### What the task asks
The answer must consist of every line in the data below that holds the word "разных".

### Saved entries
◆ ◆ ◆ ◆

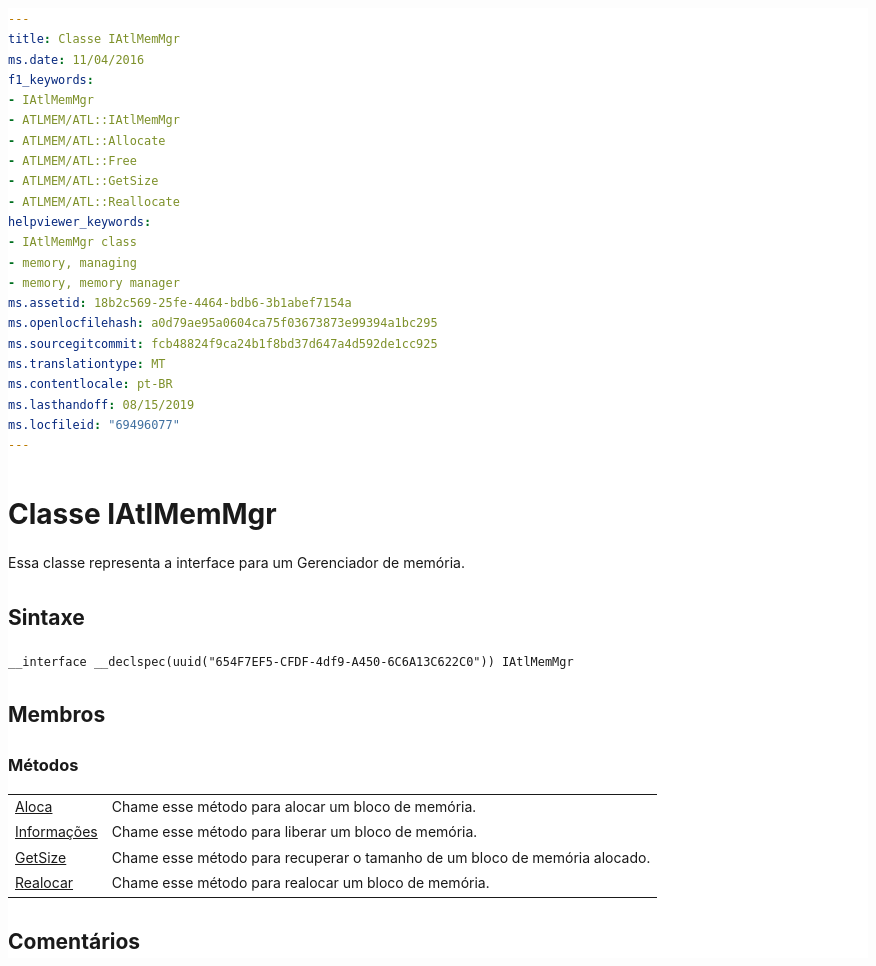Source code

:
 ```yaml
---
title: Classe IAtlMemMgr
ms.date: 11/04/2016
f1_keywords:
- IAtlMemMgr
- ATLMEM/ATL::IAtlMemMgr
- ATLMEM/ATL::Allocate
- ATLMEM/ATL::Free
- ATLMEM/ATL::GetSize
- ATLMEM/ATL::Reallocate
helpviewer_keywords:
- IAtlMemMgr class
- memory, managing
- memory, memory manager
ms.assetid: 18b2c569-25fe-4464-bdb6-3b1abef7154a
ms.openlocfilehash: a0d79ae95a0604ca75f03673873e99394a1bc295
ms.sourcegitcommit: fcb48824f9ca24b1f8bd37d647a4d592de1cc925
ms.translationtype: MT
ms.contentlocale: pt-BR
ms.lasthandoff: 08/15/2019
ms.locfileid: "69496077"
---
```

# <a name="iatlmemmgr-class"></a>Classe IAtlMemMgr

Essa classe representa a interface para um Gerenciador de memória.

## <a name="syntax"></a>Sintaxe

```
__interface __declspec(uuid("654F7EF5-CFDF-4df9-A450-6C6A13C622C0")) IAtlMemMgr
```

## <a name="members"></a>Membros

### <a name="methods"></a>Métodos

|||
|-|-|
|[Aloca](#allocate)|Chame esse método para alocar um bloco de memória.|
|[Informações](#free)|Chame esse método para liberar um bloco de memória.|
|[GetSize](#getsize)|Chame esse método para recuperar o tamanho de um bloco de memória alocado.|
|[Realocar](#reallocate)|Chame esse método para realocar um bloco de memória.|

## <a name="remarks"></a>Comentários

◆ ◆ ◆ ◆

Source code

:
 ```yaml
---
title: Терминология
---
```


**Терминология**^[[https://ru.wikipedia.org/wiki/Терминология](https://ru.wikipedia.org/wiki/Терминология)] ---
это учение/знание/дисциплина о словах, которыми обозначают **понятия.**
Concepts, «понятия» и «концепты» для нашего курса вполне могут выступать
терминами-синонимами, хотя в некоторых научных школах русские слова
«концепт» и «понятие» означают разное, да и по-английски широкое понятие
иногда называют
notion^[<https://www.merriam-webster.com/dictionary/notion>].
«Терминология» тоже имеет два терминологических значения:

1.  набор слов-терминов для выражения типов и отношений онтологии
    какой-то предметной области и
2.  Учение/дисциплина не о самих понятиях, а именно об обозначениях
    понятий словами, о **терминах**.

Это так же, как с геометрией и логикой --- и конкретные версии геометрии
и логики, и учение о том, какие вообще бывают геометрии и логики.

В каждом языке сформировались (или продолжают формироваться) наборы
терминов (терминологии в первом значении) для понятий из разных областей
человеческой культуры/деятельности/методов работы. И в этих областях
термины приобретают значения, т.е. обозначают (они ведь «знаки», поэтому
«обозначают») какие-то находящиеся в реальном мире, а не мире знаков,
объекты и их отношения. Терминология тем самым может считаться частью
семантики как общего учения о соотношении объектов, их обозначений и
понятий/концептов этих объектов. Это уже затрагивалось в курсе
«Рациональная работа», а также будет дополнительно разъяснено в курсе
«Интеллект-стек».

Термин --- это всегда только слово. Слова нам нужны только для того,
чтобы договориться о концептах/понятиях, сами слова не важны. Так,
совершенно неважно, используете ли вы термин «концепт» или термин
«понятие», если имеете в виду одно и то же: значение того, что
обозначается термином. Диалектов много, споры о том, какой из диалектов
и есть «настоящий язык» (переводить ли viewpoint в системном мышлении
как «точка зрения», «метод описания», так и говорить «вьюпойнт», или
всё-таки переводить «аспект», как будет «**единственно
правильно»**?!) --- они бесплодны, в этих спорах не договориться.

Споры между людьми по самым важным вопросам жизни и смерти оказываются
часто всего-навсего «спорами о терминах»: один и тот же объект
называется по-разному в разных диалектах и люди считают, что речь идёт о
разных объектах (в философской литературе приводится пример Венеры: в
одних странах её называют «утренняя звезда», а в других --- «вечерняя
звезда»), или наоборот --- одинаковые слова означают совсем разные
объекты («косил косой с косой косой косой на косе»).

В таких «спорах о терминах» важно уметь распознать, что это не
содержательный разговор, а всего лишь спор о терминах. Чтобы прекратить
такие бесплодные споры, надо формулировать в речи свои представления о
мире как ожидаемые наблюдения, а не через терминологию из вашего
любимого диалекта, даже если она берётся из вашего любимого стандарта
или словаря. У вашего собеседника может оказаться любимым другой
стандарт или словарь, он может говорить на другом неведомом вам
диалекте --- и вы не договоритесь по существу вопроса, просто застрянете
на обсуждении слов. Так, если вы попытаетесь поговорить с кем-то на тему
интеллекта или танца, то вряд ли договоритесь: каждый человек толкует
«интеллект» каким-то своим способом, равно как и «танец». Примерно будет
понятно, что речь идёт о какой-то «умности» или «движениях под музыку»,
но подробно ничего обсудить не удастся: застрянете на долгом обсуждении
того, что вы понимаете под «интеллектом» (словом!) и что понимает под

◆ ◆ ◆ ◆

### Solution to this exercise
терминов (терминологии в первом значении) для понятий из разных областей
называется по-разному в разных диалектах и люди считают, что речь идёт о
разных объектах (в философской литературе приводится пример Венеры: в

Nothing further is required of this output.